La législation française sur les eaux minérales naturelles est très précise, mais elle a un défaut, celle d’être désuète. Établie au XIXe siècle pour garantir une activité thermale de qualité à une frange limitée en nombre de la population française sur un nombre restreint de sites. Elle a permis de sélectionner des eaux parfaitement potables sans aucun traitement dont la composition en minéraux pouvait être associée à des bienfaits thérapeutiques.
Dès le début du XXe siècle, avec leur réputation croissante, ces eaux thermales ont commencé à être expédiées en volumes de plus en plus importants dans de nombreux pays. Telle source du Languedoc, à l’origine d’un thermalisme disparu, acquit peu à peu une réputation internationale avec une production passant de cinq millions de bouteilles par an en 1908 à plus d’un milliard au cours des dernières années, soit deux cent fois plus, en un peu plus d’un siècle ! Il ne s’agit plus d’une consommation limitée autour d’une station thermale, mais d’une consommation de masse dans une économie mondialisée avec des millions de clients pour lesquels un label a souvent si peu de prix. Pour les eaux du massif vosgien, les chiffres sont analogues, le milliard de bouteilles par an est également dépassé. La France, avec plus de cent eaux minérales naturelles, est le premier producteur mondial de ces eaux avec des exportations dans une centaine de pays atteignant le tiers de la production, ce qui n’est pas négligeable pour la balance commerciale de notre pays.
Une production annuelle d’un milliard de litres d’eau minérale naturelle correspond à 2,7 millions de litres par jour et représente, à raison d’un litre et demi par personne, la consommation quotidienne d’une ville de 1,8 million d’habitants. C’est beaucoup pour une seule source ! Avec une pluviométrie annuelle de 700 mm, ce même milliard de litres correspond à l’eau de pluie tombant sur une surface de 1,4 km2, une surface faible au regard des bassins de collecte des nappes phréatiques alimentant ces sources de rang mondial.
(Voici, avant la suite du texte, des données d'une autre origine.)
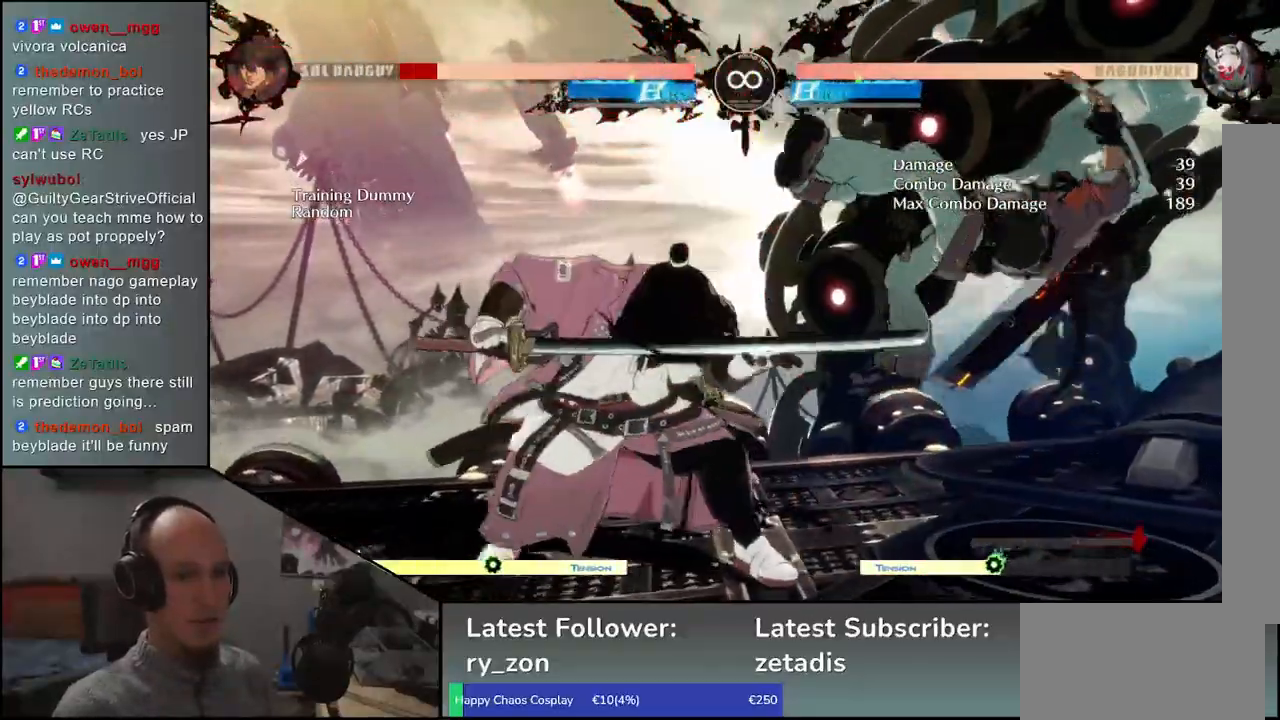
{"buttons": [], "left_stick": "right", "events": [[150, "R1", "down"], [267, "R1", "up"], [400, "left_stick", "down"], [467, "left_stick", "right"]]}
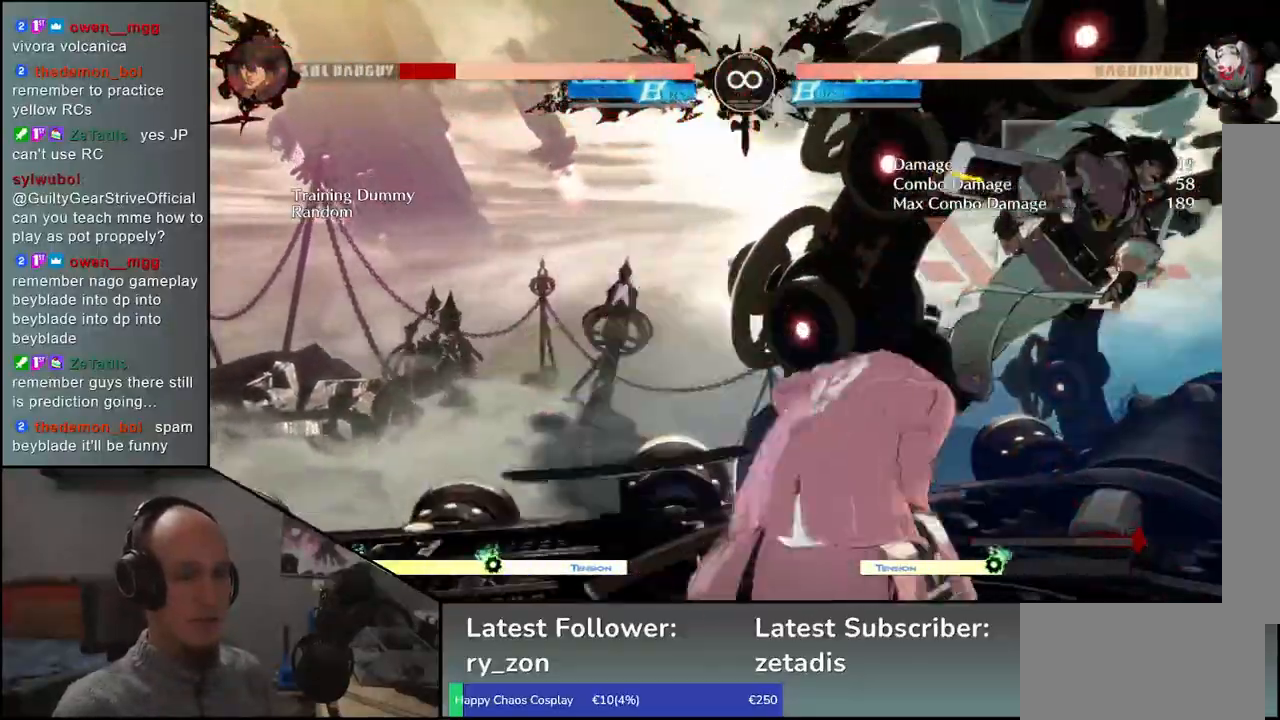
{"buttons": [], "left_stick": "left", "events": [[67, "left_stick", "down-left"], [133, "left_stick", "down-right"], [150, "L1", "down"], [233, "left_stick", "down"], [283, "L1", "up"], [333, "left_stick", "right"], [417, "left_stick", "left"]]}
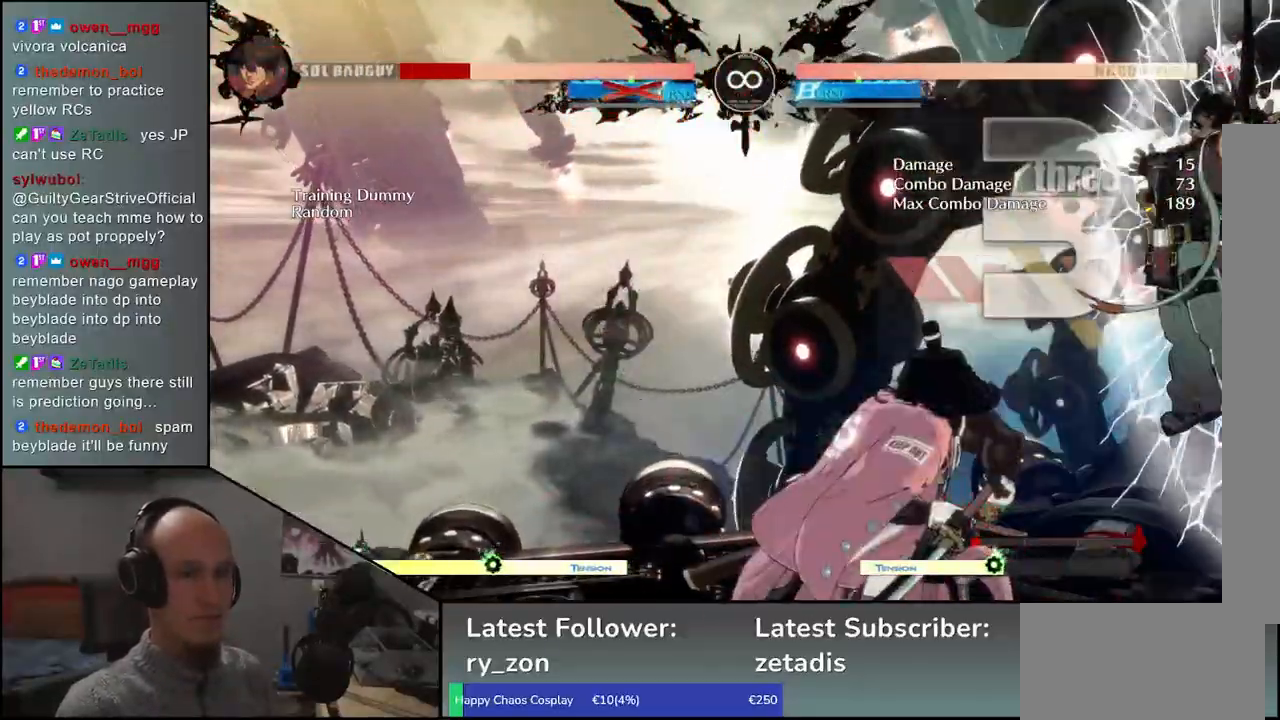
{"buttons": [], "left_stick": "center", "events": [[17, "left_stick", "down"], [67, "CROSS", "down"], [67, "left_stick", "right"], [150, "CROSS", "up"], [183, "left_stick", "center"]]}
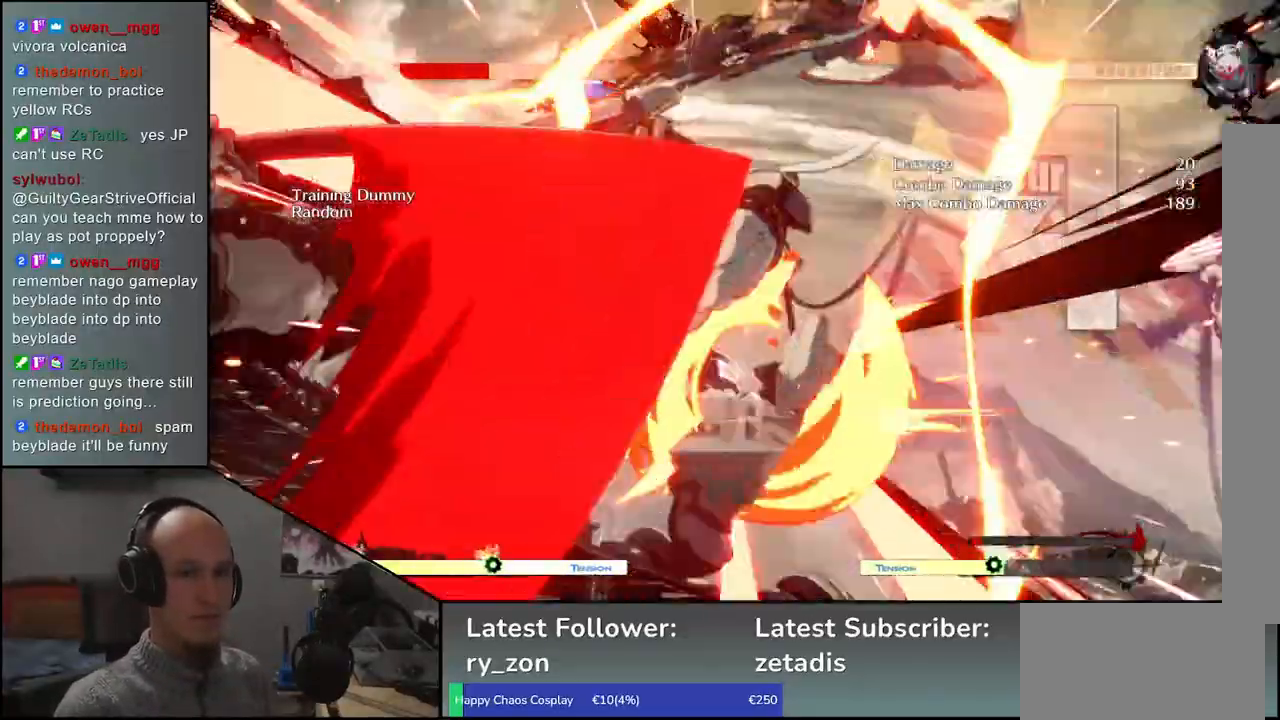
{"buttons": [], "left_stick": "center", "events": []}
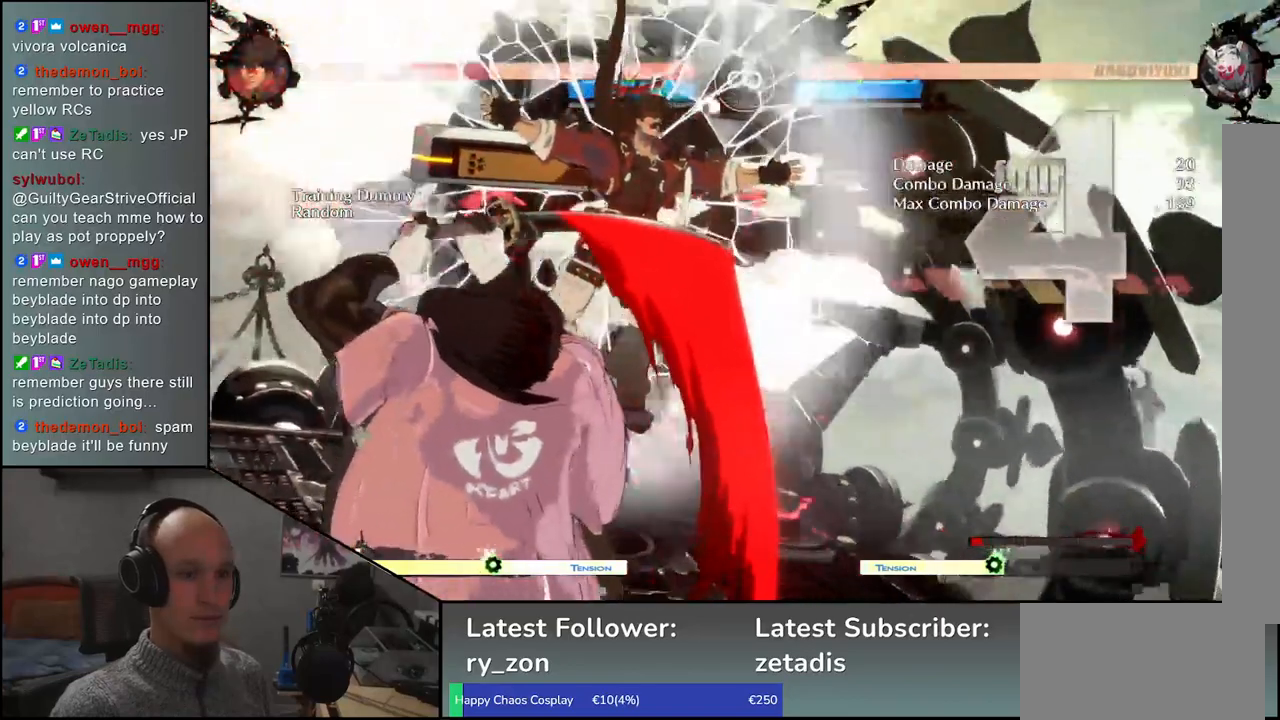
{"buttons": [], "left_stick": "center", "events": [[183, "SELECT", "down"], [333, "SELECT", "up"]]}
Faut-il garder une législation faite initialement pour le thermalisme du XIXe siècle, ou bien accepter que ces eaux à vocation mondiale avec des volumes qui tutoient les limites des filtres géologiques naturels puissent faire l’objet d’un traitement quitte à leur faire perdre leur statut de « naturelles » ?
Il va falloir choisir entre une vision restrictive qui reviendrait à limiter la production de ces eaux pour revenir au « naturel » accessible à une minorité et une évolution autorisant des traitements afin de garantir la qualité de ces eaux pour une consommation à vocation mondiale.
Des traitements de précaution impliquant des filtrations en sortie de source avec des traitements physiques, par exemple en utilisant des ultra-violets capables d’assurer l’absence de toxines, doivent être acceptés afin de garantir une équilibre entre qualité et consommation de masse, en évitant une réduction drastique de la production et un retour à une boisson strictement élitiste. Ces traitements de précaution ne changeront pas les caractéristiques fondamentales de chacune de ces eaux minérales, mais seront une garantie supplémentaire pour le consommateur.
Notre pays doit veiller à garder sa vocation d’exportateurs de liquides de haute qualité, que ce soit des eaux avec des valeurs gustatives différentes, des vins ou des spiritueux. Avec une balance commerciale largement déficitaire, notre pays ne peut pas se permettre de restreindre nos exportations d’eaux minérales, même si celles-ci doivent perdre leur label « naturel » acquis dans les stations thermales de la Belle Époque. C’est un luxe qui n’est plus à la portée de notre pays.
Bernard Meunier
Membre de l’Académie des sciences et de l’Académie nationale de pharmacie.